Jak już pisaliśmy, w Porszewicach, na terenie należącym do kurii biskupiej w Łodzi, powstaje kopalnia piasku. W tym celu wykarczowano już 10 hektarów lasu.

Wójt gminy Marcin Wieczorek wydał na to zezwolenie, bo w planach zagospodarowanie przestrzennego gminy teren ten przeznaczono na cele przemysłowe.

– Poza tym to nie jest las, a dzikie samosiejki na nieużytkach rolnych – tłumaczy wójt.- Ja się nie upieram przy tej decyzji. Jeśli Samorządowe Kolegium Odwowałcze orzeknie inaczej nie będa sie odwoływał.
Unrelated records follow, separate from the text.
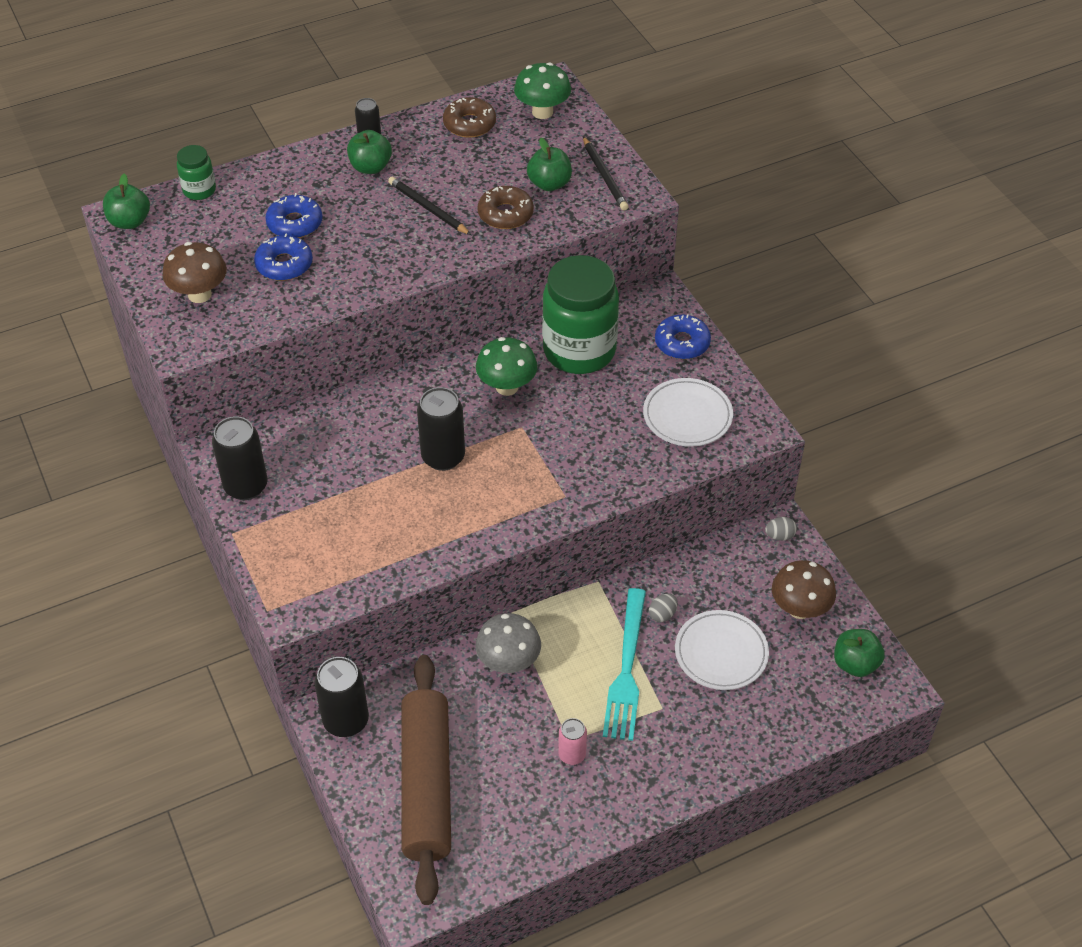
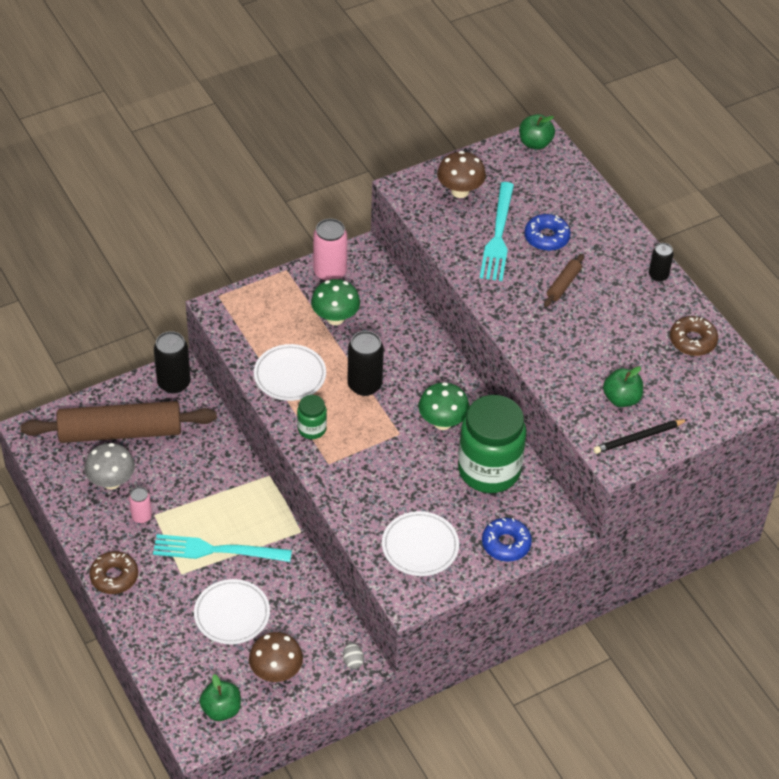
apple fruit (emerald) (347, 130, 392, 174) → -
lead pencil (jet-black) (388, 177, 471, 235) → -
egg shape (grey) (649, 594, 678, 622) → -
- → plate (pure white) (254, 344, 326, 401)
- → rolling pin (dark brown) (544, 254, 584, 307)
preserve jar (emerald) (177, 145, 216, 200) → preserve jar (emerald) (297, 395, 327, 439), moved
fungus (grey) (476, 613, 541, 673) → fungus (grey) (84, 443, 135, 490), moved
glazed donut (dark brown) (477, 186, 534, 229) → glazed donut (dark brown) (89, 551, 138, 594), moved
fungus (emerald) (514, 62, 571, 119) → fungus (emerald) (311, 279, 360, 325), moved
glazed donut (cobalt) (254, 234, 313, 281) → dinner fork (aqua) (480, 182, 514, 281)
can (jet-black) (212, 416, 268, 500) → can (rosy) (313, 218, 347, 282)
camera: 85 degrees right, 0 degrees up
Mieszkańcy Porszewic oraz proekologiczni działacze chcą ochronić naturalne środowisko przed degradacją i kontynuują swój protest.
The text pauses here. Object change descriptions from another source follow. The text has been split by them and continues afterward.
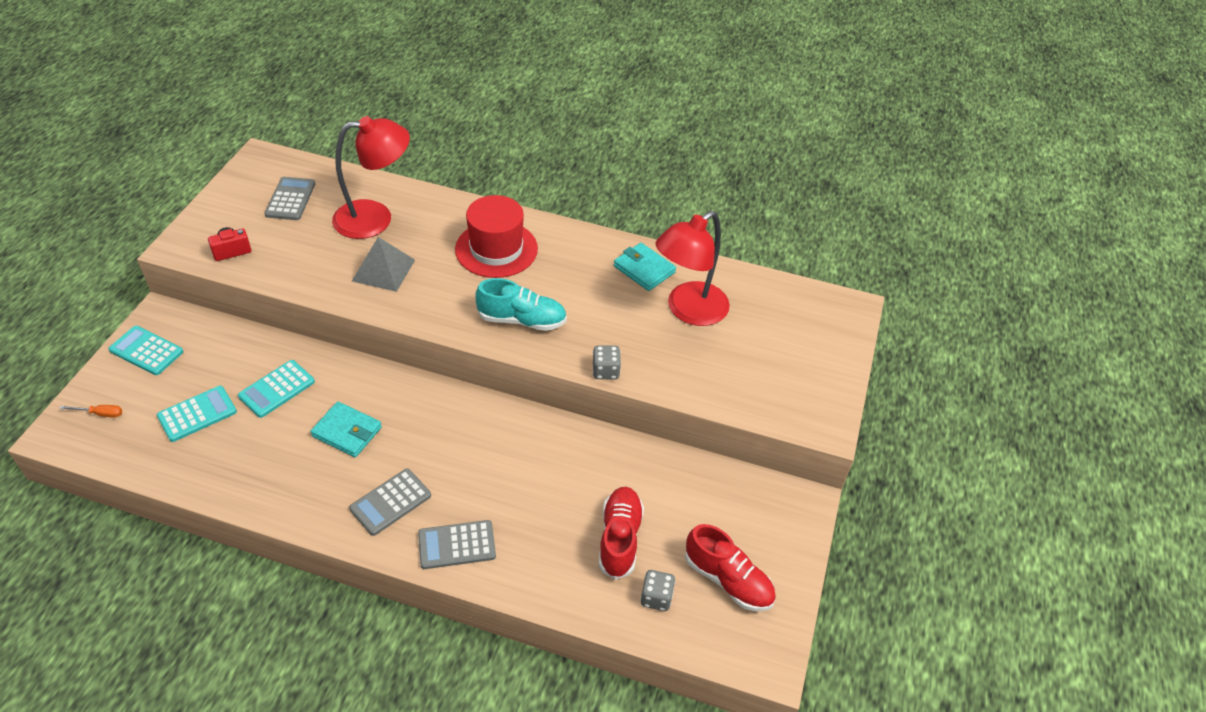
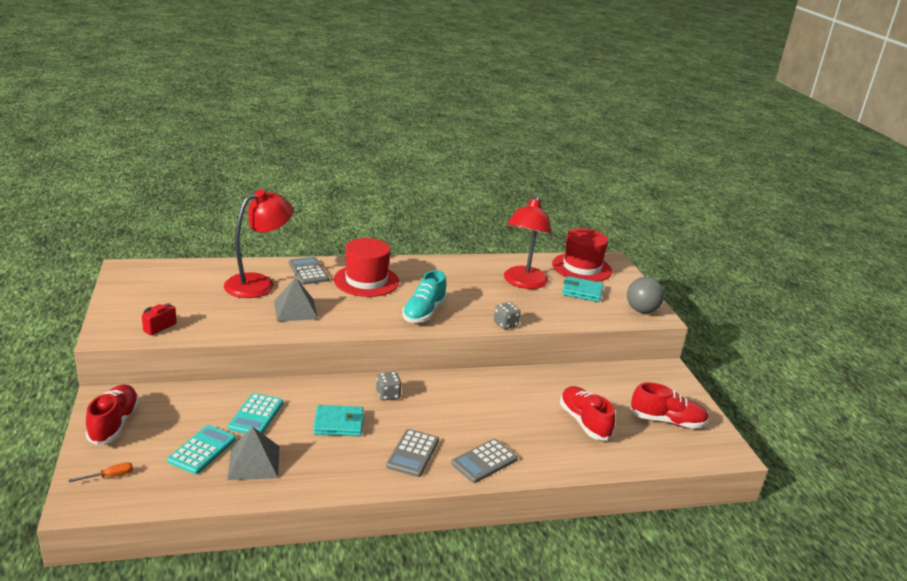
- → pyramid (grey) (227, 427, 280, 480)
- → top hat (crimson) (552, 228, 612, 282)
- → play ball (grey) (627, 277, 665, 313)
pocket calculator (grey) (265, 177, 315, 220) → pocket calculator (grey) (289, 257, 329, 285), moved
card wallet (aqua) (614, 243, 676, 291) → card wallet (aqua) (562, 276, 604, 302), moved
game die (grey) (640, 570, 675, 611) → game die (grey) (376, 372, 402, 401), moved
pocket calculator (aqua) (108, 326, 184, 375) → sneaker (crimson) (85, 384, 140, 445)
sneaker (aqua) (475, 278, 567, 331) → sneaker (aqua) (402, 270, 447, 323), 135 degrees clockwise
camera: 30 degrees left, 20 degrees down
Dziś o godzinie 14.00, w Urzędzie Gminy przy ul. Torowej przeciwnicy budowy kopalni mieli się spotkać z wójtem Wieczorkiem. Na facebooku zachęcano do udziału w spotkaniu wszystkich, którym ta sprawa nie jest obojętna.

Chcieli zapytać wójta dlaczego nikt z nimi tego nie konsultował. do niego. Takie konsultacje uważamy za konieczne – pisali organizatorzy.

Jak ustaliło Życie Pabianic decyzja wójta o zezwoleniu na budowę trafiła do Samorządowego Kolegium Odwoławczego. Orzeczenie jeszcze nie ma w tej sprawie.